Il risultato è un cortocircuito istituzionale: le forze dell’ordine intervengono ma non hanno strumenti per trattenere la persona; i servizi sanitari riconoscono la necessità di un ricovero, ma non trovano disponibilità; le autorità giudiziarie, infine, non possono disporre misure restrittive in assenza di imputabilità. Nel frattempo, la cittadinanza resta esposta alle conseguenze concrete di una vulnerabilità non gestita, tra disagio, rabbia e senso di abbandono.
Il Comune di Perugia, in collaborazione con la Prefettura, starebbe valutando l’elaborazione di un piano di intervento coordinato volto a fronteggiare in modo strutturale la situazione. Tra le ipotesi al vaglio figurano la presa in carico continuativa della donna da parte dei servizi di salute mentale, l’attivazione di un percorso di tutela giudiziaria - con la possibile nomina di un amministratore di sostegno - e il potenziamento dei sistemi di videosorveglianza nelle aree più esposte ai vandalismi.
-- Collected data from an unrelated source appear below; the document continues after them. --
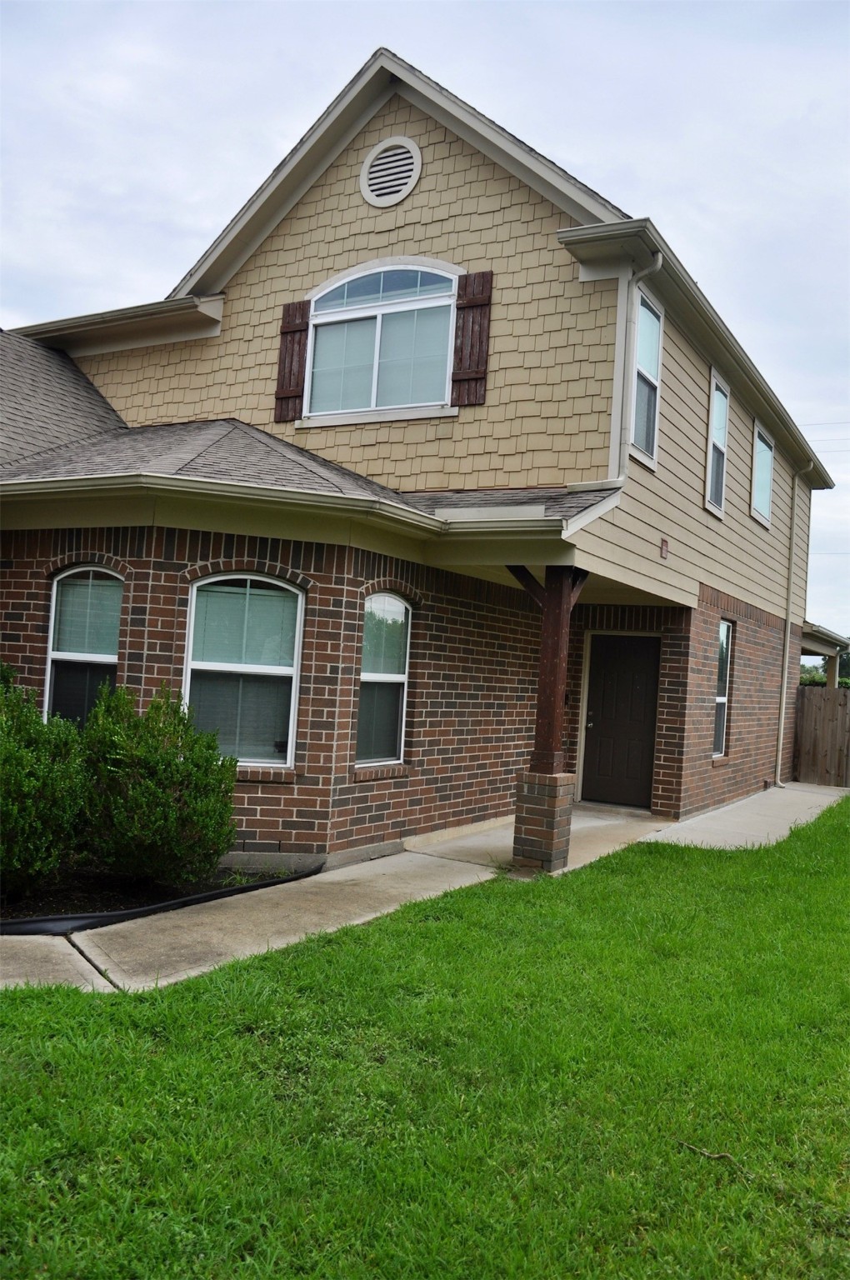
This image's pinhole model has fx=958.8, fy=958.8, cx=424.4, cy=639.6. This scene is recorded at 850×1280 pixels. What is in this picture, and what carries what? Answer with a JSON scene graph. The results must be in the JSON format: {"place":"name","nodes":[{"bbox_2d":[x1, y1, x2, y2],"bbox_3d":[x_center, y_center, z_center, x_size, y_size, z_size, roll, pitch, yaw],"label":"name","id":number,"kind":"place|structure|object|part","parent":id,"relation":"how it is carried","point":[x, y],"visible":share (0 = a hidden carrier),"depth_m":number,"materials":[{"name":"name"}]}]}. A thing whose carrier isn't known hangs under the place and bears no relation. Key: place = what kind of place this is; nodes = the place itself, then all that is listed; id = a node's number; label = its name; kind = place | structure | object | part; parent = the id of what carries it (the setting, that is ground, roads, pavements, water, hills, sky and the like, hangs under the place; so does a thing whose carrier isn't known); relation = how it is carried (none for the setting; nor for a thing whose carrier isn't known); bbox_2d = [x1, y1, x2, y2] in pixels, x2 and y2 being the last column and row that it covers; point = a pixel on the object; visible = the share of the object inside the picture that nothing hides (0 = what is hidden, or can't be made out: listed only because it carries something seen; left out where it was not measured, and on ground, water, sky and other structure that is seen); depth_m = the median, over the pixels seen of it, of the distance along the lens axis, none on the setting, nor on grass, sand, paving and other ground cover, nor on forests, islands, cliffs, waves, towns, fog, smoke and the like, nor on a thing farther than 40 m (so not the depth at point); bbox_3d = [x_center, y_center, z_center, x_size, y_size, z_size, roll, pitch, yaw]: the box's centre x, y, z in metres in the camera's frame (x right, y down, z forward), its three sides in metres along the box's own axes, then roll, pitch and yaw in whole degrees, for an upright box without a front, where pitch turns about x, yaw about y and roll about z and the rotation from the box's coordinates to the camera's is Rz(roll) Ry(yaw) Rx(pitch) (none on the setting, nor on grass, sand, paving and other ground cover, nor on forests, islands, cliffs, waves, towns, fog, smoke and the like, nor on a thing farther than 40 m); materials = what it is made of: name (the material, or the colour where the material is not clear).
{"place":"outdoors","nodes":[
{"label":"outdoors","id":0,"kind":"place"},
{"bbox_2d":[0,33,840,871],"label":"house","id":1,"kind":"structure","parent":0,"point":[38,609],"depth_m":9.04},
{"bbox_2d":[45,565,123,724],"bbox_3d":[-2.708,0.137,7.731,0.754,1.740,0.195,2,-2,30],"label":"arched window","id":2,"kind":"structure","parent":1,"relation":"in","point":[65,574],"depth_m":7.80,"materials":[{"name":"glass"}]},
{"bbox_2d":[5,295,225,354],"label":"gutter","id":3,"kind":"object","parent":1,"relation":"attached to","point":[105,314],"visible":0.65,"depth_m":10.80,"materials":[{"name":"beige metal"}]},
{"bbox_2d":[0,469,454,531],"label":"gutter","id":4,"kind":"object","parent":1,"relation":"attached to","point":[38,487],"visible":0.96,"depth_m":6.93,"materials":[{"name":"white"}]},
{"bbox_2d":[182,573,303,767],"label":"arched window","id":5,"kind":"structure","parent":1,"relation":"in","point":[298,592],"depth_m":7.45,"materials":[{"name":"glass"}]},
{"bbox_2d":[273,300,309,421],"bbox_3d":[-1.335,-2.798,9.546,0.363,1.068,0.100,2,-2,30],"label":"shutter","id":6,"kind":"object","parent":1,"relation":"attached to","point":[293,342],"visible":0.83,"depth_m":9.50,"materials":[{"name":"brown wood"}]},
{"bbox_2d":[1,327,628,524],"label":"roof","id":7,"kind":"structure","parent":1,"relation":"on","point":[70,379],"depth_m":7.73,"materials":[{"name":"grey"}]},
{"bbox_2d":[303,257,459,423],"bbox_3d":[-0.410,-2.924,9.328,1.860,1.775,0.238,2,-2,30],"label":"arched window","id":8,"kind":"structure","parent":1,"relation":"in","point":[380,317],"depth_m":9.33,"materials":[{"name":"glass"}]},
{"bbox_2d":[355,592,411,766],"bbox_3d":[-0.402,0.294,8.168,0.142,1.683,0.816,2,-2,30],"label":"arched window","id":9,"kind":"structure","parent":1,"relation":"in","point":[400,609],"depth_m":8.27,"materials":[{"name":"glass"}]},
{"bbox_2d":[360,135,421,205],"bbox_3d":[-0.344,-4.566,9.361,0.743,0.698,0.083,2,-2,30],"label":"gable vent","id":10,"kind":"object","parent":1,"relation":"attached to","point":[380,161],"visible":0.98,"depth_m":9.35,"materials":[{"name":"white metal"}]},
{"bbox_2d":[449,269,493,406],"bbox_3d":[0.419,-2.837,8.951,0.395,1.144,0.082,2,-2,30],"label":"shutter","id":11,"kind":"object","parent":1,"relation":"attached to","point":[472,302],"visible":0.93,"depth_m":8.92,"materials":[{"name":"brown wood"}]},
{"bbox_2d":[581,630,660,809],"bbox_3d":[2.364,1.019,11.482,1.001,2.052,0.152,2,-2,30],"label":"front door","id":12,"kind":"structure","parent":1,"relation":"in","point":[627,680],"depth_m":11.44,"materials":[{"name":"wood"}]},
{"label":"door handle","id":13,"kind":"part","parent":12,"relation":"part of","materials":[{"name":"metal"}]},
{"bbox_2d":[610,251,663,481],"bbox_3d":[1.905,-2.438,8.613,0.376,2.110,0.243,2,-2,30],"label":"downspout","id":14,"kind":"object","parent":1,"relation":"attached to","point":[657,267],"visible":0.8,"depth_m":8.68,"materials":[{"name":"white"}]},
{"bbox_2d":[630,284,664,467],"bbox_3d":[2.072,-2.553,9.364,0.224,1.775,0.837,2,-2,30],"label":"window","id":15,"kind":"structure","parent":1,"relation":"in","point":[640,369],"depth_m":9.57,"materials":[{"name":"glass"}]},
{"bbox_2d":[659,537,669,559],"bbox_3d":[2.446,-0.924,9.788,0.064,0.207,0.141,2,-2,30],"label":"house number","id":16,"kind":"object","parent":1,"relation":"attached to","point":[665,544],"visible":0.95,"depth_m":9.76,"materials":[{"name":"red"}]},
{"bbox_2d":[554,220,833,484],"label":"gutter","id":17,"kind":"object","parent":1,"relation":"attached to","point":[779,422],"visible":0.72,"depth_m":9.64,"materials":[{"name":"beige metal"}]},
{"bbox_2d":[704,370,729,517],"bbox_3d":[3.440,-2.321,11.446,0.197,1.701,0.941,2,-2,30],"label":"window","id":18,"kind":"structure","parent":1,"relation":"in","point":[719,509],"depth_m":11.65,"materials":[{"name":"white"}]},
{"bbox_2d":[712,620,732,754],"bbox_3d":[3.608,0.571,11.943,0.160,1.876,0.919,2,-2,30],"label":"window","id":19,"kind":"structure","parent":1,"relation":"in","point":[724,634],"depth_m":12.23,"materials":[{"name":"glass"}]},
{"bbox_2d":[749,418,774,525],"bbox_3d":[4.759,-2.356,13.671,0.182,1.428,1.266,2,-2,30],"label":"window","id":20,"kind":"structure","parent":1,"relation":"in","point":[757,437],"depth_m":13.90,"materials":[{"name":"glass"}]},
{"bbox_2d":[775,453,814,786],"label":"downspout","id":21,"kind":"object","parent":1,"relation":"attached to","point":[782,727],"visible":0.98,"depth_m":15.03,"materials":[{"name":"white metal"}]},
{"bbox_2d":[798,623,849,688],"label":"porch","id":22,"kind":"object","parent":1,"relation":"attached to","point":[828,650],"visible":0.44,"depth_m":18.17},
{"bbox_2d":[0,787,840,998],"label":"concrete walkway","id":23,"kind":"structure","parent":0,"point":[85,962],"materials":[{"name":"concrete"}]},
{"bbox_2d":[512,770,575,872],"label":"brick pedestal","id":24,"kind":"object","parent":23,"relation":"on","point":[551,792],"visible":0.84,"depth_m":7.68,"materials":[{"name":"brick"}]},
{"bbox_2d":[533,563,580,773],"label":"wooden post","id":25,"kind":"object","parent":24,"relation":"on","point":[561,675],"visible":0.81,"depth_m":7.75,"materials":[{"name":"brown wood"}]},
{"bbox_2d":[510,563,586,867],"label":"porch column","id":26,"kind":"structure","parent":23,"relation":"on","point":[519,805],"depth_m":7.88,"materials":[{"name":"brown wood"}]},
{"bbox_2d":[0,800,849,1279],"label":"lawn","id":27,"kind":"structure","parent":0,"point":[321,952],"materials":[{"name":"green plant"}]},
{"bbox_2d":[676,1140,735,1162],"bbox_3d":[0.979,1.776,3.331,0.219,0.029,0.050,2,-2,30],"label":"twig","id":28,"kind":"object","parent":27,"relation":"on","point":[717,1156],"visible":0.94,"depth_m":3.32,"materials":[{"name":"brown wood"}]},
{"bbox_2d":[0,0,849,648],"label":"sky","id":29,"kind":"structure","parent":0,"point":[489,31],"materials":[{"name":"white"}]},
{"bbox_2d":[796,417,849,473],"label":"power lines","id":30,"kind":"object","parent":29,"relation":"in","point":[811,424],"visible":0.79,"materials":[{"name":"grey metal"}]},
{"label":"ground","id":31,"kind":"structure","parent":0},
{"bbox_2d":[0,860,324,933],"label":"garden bed","id":32,"kind":"object","parent":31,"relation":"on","point":[127,895],"visible":0.34,"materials":[{"name":"black soil"}]},
{"bbox_2d":[0,662,90,899],"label":"shrub","id":33,"kind":"object","parent":32,"relation":"in","point":[6,810],"visible":1,"depth_m":5.74,"materials":[{"name":"green plant"}]},
{"bbox_2d":[78,681,238,885],"bbox_3d":[-1.839,0.979,6.488,1.205,1.359,1.165,2,-2,30],"label":"shrub","id":34,"kind":"object","parent":32,"relation":"in","point":[177,770],"visible":0.98,"depth_m":6.16,"materials":[{"name":"green plant"}]},
{"bbox_2d":[792,683,849,785],"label":"wooden fence","id":35,"kind":"object","parent":31,"relation":"on","point":[818,697],"visible":0.77,"depth_m":16.68,"materials":[{"name":"brown wood"}]},
{"bbox_2d":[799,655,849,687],"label":"tree","id":36,"kind":"object","parent":31,"relation":"on","point":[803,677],"visible":0.17,"depth_m":35.56,"materials":[{"name":"green plant"}]},
{"bbox_2d":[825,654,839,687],"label":"wooden post","id":37,"kind":"object","parent":31,"relation":"on","point":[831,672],"visible":0.34,"depth_m":20.69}
]}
Parallelamente, le istituzioni discutono la necessità di rafforzare i protocolli di intervento interistituzionale, così da garantire una risposta tempestiva e coordinata tra forze dell’ordine, servizi sociali e strutture sanitarie. L’obiettivo è duplice: prevenire il ripetersi di episodi analoghi e, allo stesso tempo, assicurare un percorso di cura e protezione adeguato a una persona in evidente stato di fragilità.